While traveling with Gift southeast of Mutare, we were privileged to witness some of the majestic landscape of Zimbabwe—towering stone mountains, terraced red hills, deep lush valleys dotted with traditional thatched huts, and waterfalls hundreds of feet high. It reminded us of Yosemite Valley and felt like it was the kind of landscape where the Hebrew bible should have taken place.
Gift and Petros showed us the rural landscape around Mutare and taught us some of the history and culture of the region. At one point, as we crested a mountain, a group of women and children waved at us and held up plates of bananas for us to buy. We were so taken by their beautiful faces and colorful dress that we stopped – and Gift wanted to buy some sugar cane. Immediately we were surrounded by plates of bananas, all for sale, one dollar per bunch. We wanted to buy some, but did not know whom to choose to buy from. We deliberated while all these exuberant woman waited, staring at us through the windows of the truck. Then an idea struck: We would buy one bunch of bananas from every woman and child and give these bananas as part of the morning snack at the conference.

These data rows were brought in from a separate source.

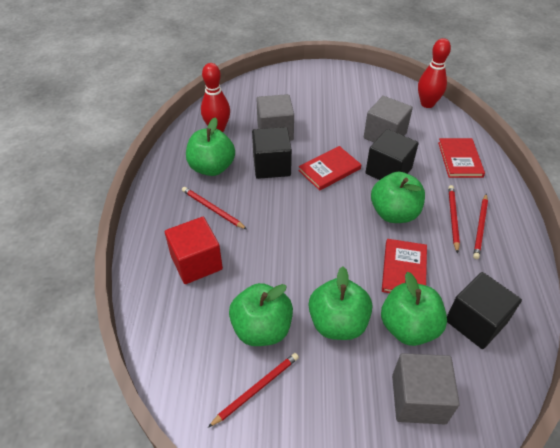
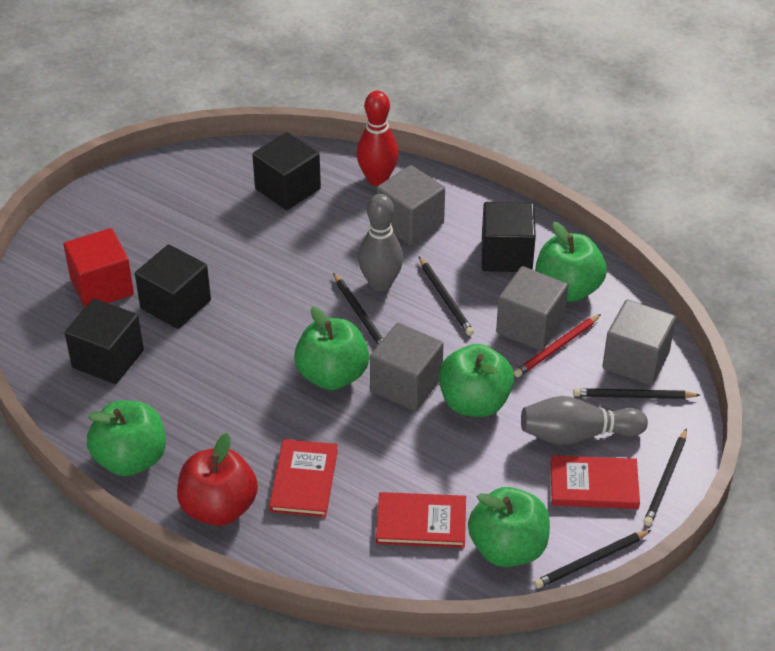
black cube: 3 -> 4
black pencil: 0 -> 5
grey bowling pin: 0 -> 2
grey cube: 3 -> 4
red apple: 0 -> 1
red bowling pin: 2 -> 1
red pencil: 4 -> 1

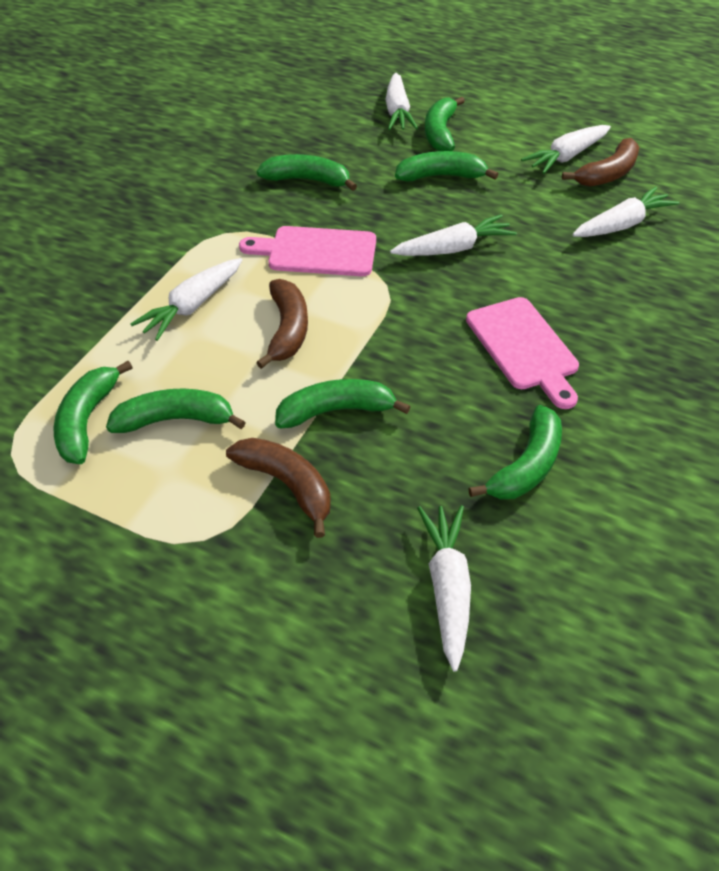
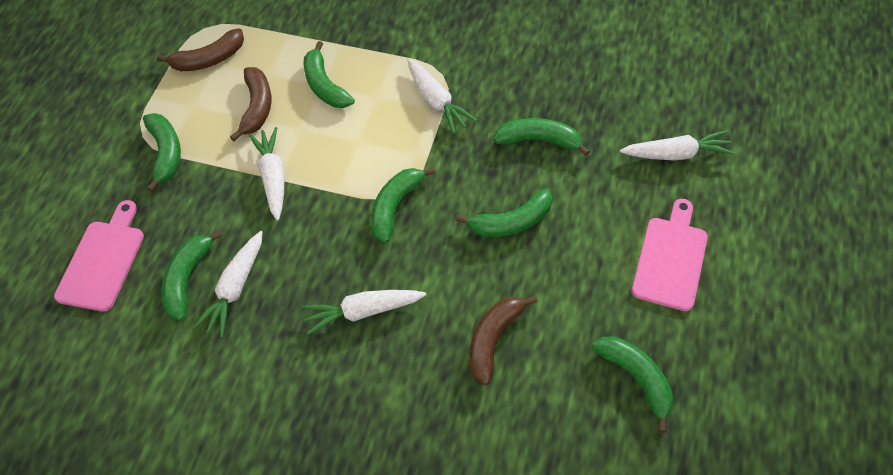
white carrot: 6 -> 5

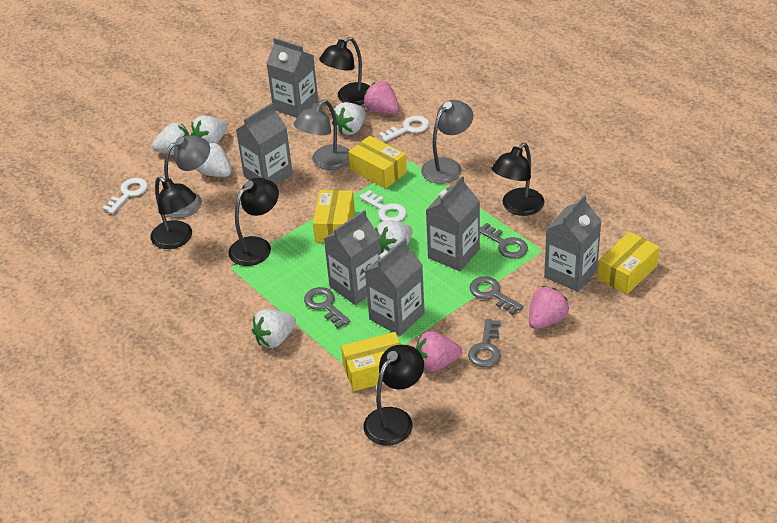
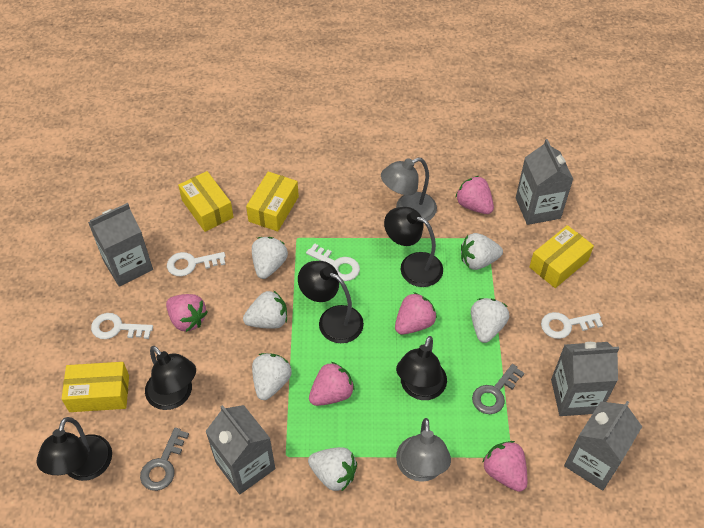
grey carton: 6 -> 5
grey key: 4 -> 2
grey lamp: 3 -> 2
pink strawberry: 3 -> 5
white key: 3 -> 4

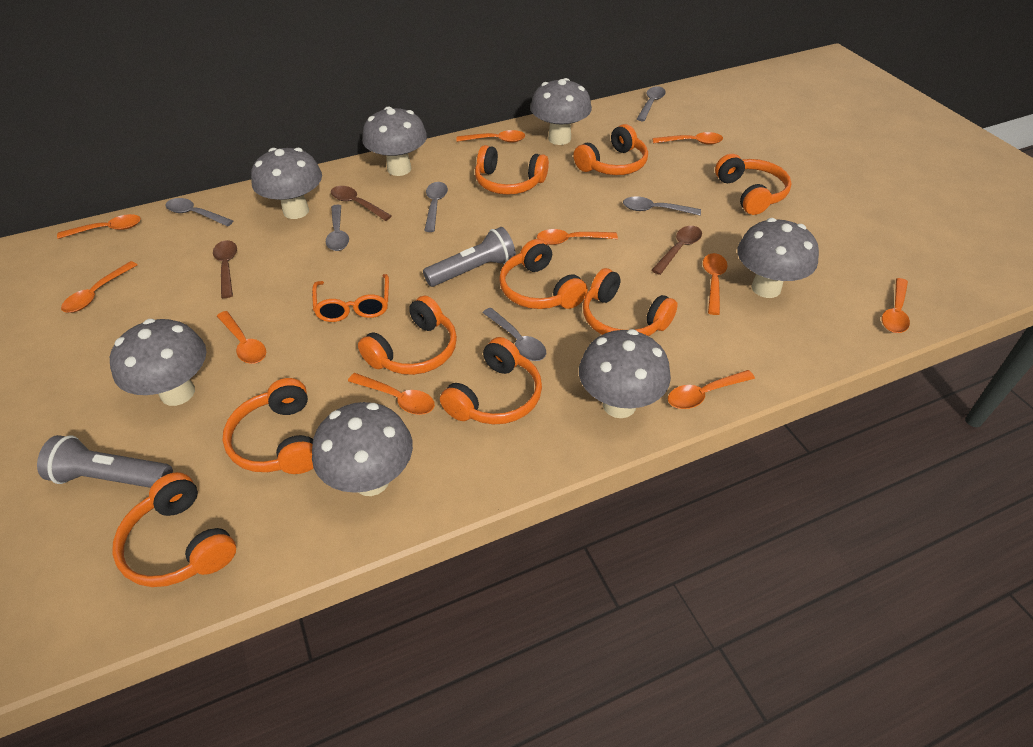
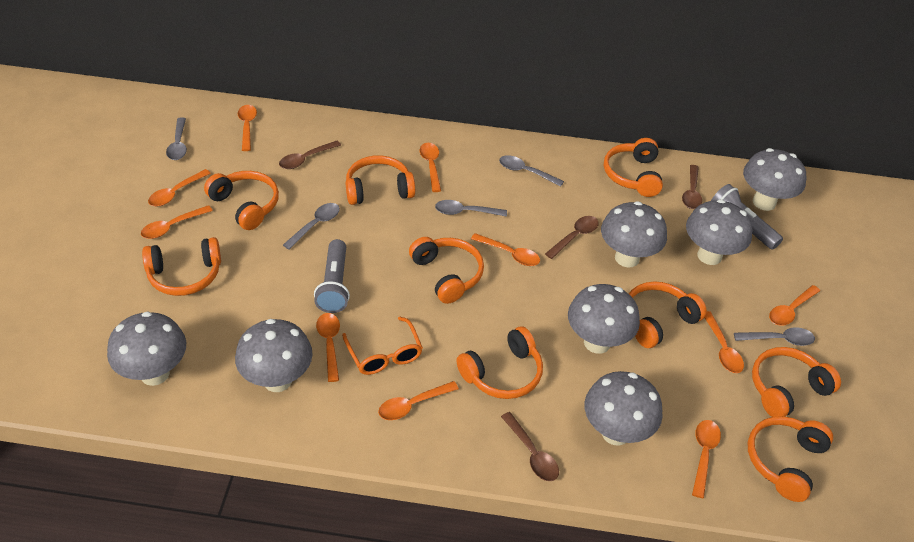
brown spoon: 3 -> 4
grey spoon: 6 -> 5

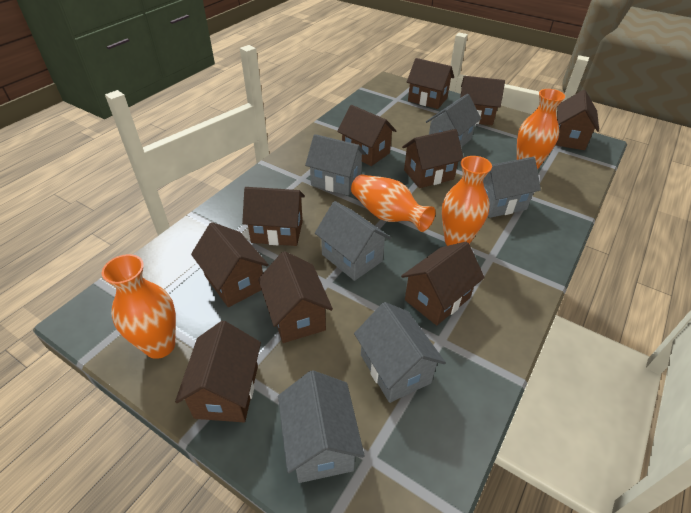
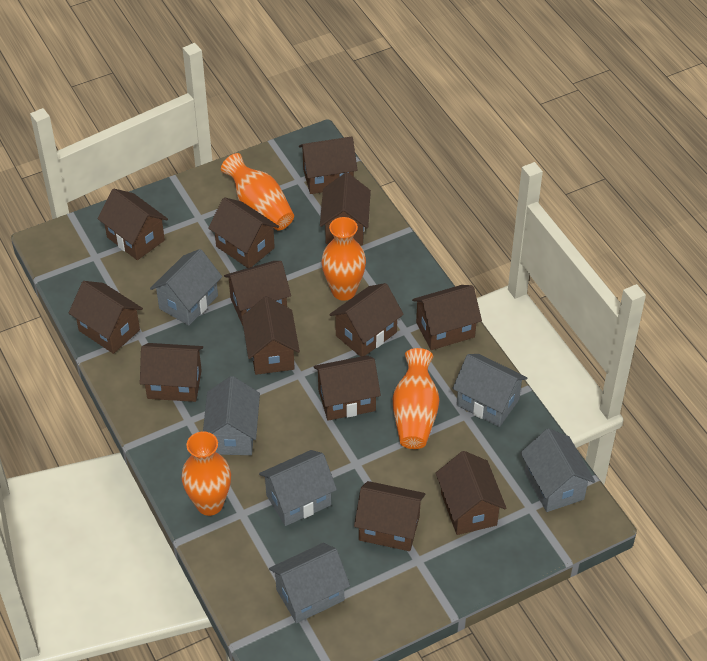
brown house: 10 -> 13

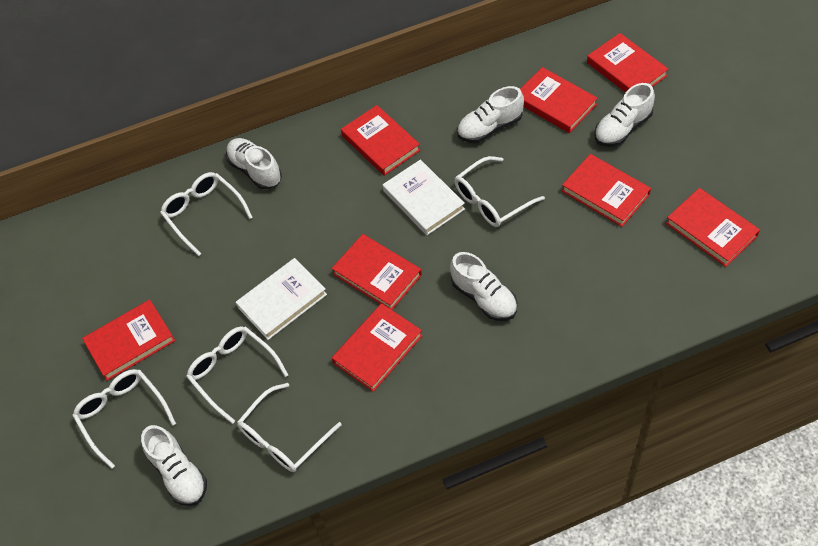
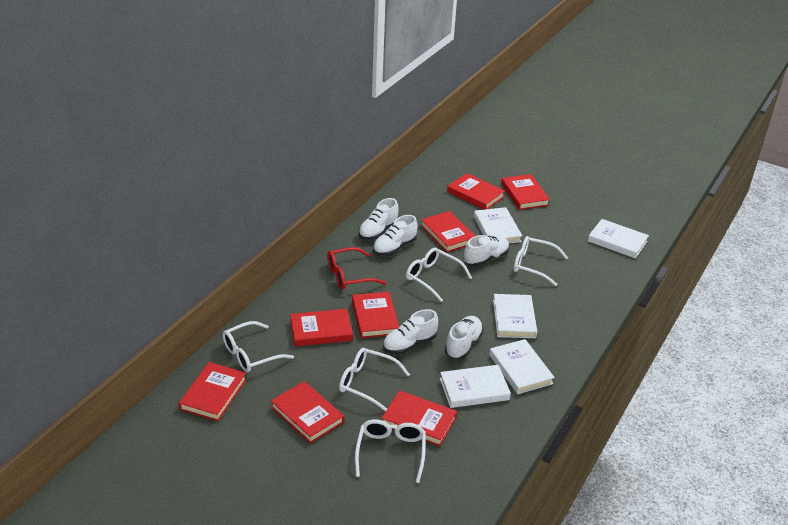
red glasses: 0 -> 1
white book: 2 -> 5

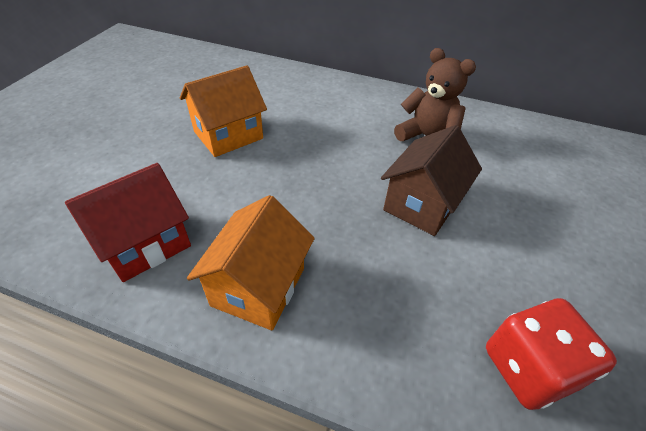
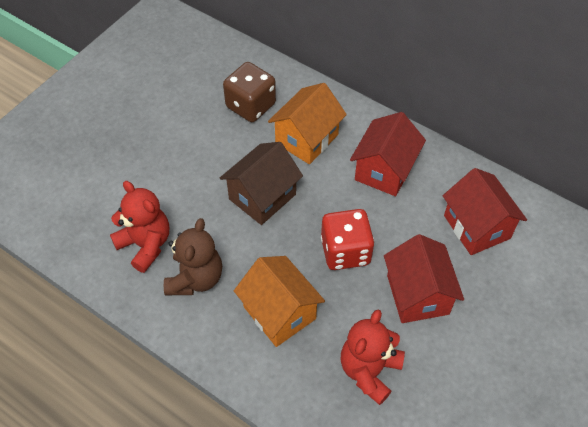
brown dice: 0 -> 1
red house: 1 -> 3
red teddy bear: 0 -> 2

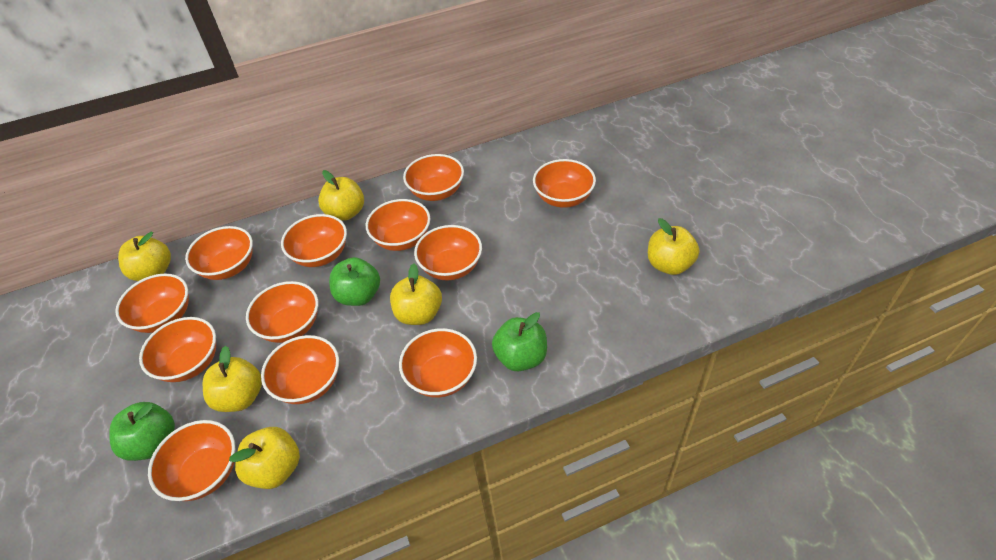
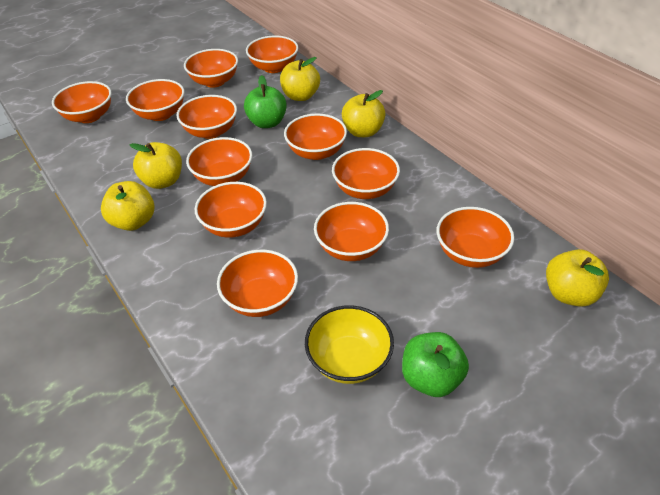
green apple: 3 -> 2
yellow apple: 6 -> 5
yellow bowl: 0 -> 1

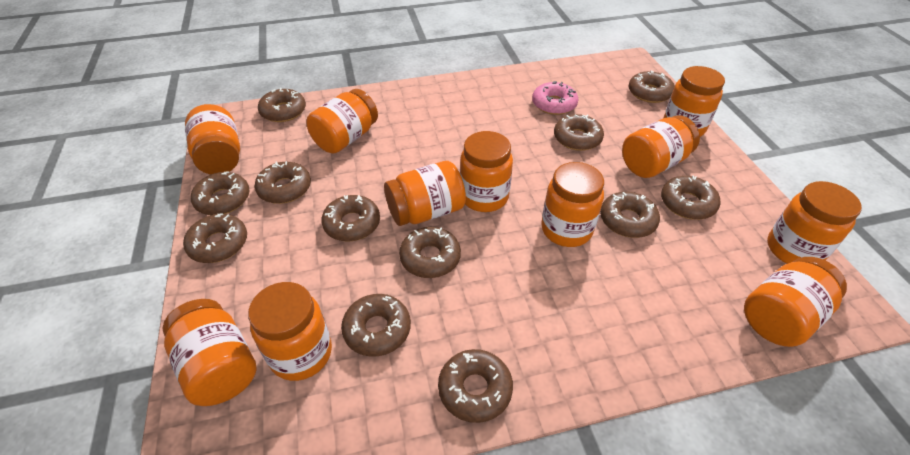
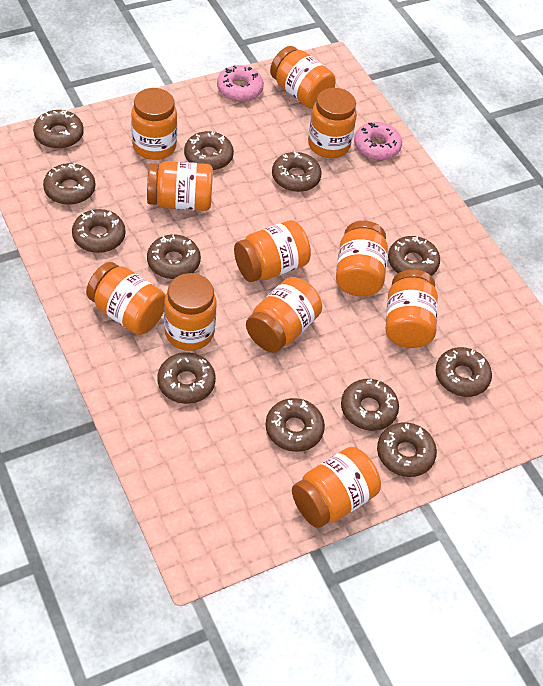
pink donut: 1 -> 2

Our guide Petros offered to negotiate and had everyone line up, counting banana plates to try establish the number of sellers. All of us, women, children, strangers, guides, were laughing, talking, passing babies back and forth, and trying to learn names. Andy and I pulled out our digital cameras, took photos of the children, and then showed them their image on the camera screens. They howled with laughter, “Most of these people have never had their picture taken,” Gift explained. Women with babies came over and asked if we could take their photo with their new baby. Two elderly women politely asked if they could have their photo as well. I took the picture and then showed it to them, and the two elderly women doubled over in laughter. We hope to mail these photos to Gift, after we return to the U.S., and he said he will deliver them to the people.
When we finally loaded the bananas in the back of the truck and made sure everyone was paid ( including the $2 that Frank discreetly slipped to a beautiful and quiet young girl with avocados; as we drove away I found out Andy had done the same thing upon our arrival), we waved and the women clapped and then gave us “uvulations” (sp?) — a high-pitched vocal trill that women do when they celebrate, while the children jumped up and down waving. We left with huge grins and hearts full.
Back at the Machinga’s home, as we prepared dinner for our hosts and their other guests (pastors who will be coming to the workshop), we reflected on how good it had been to connect with people, to see the beauty of who they are, the beauty of Zimbabwe, before beginning the workshop in which we will hear so much about the horrors that the people of this country have suffered.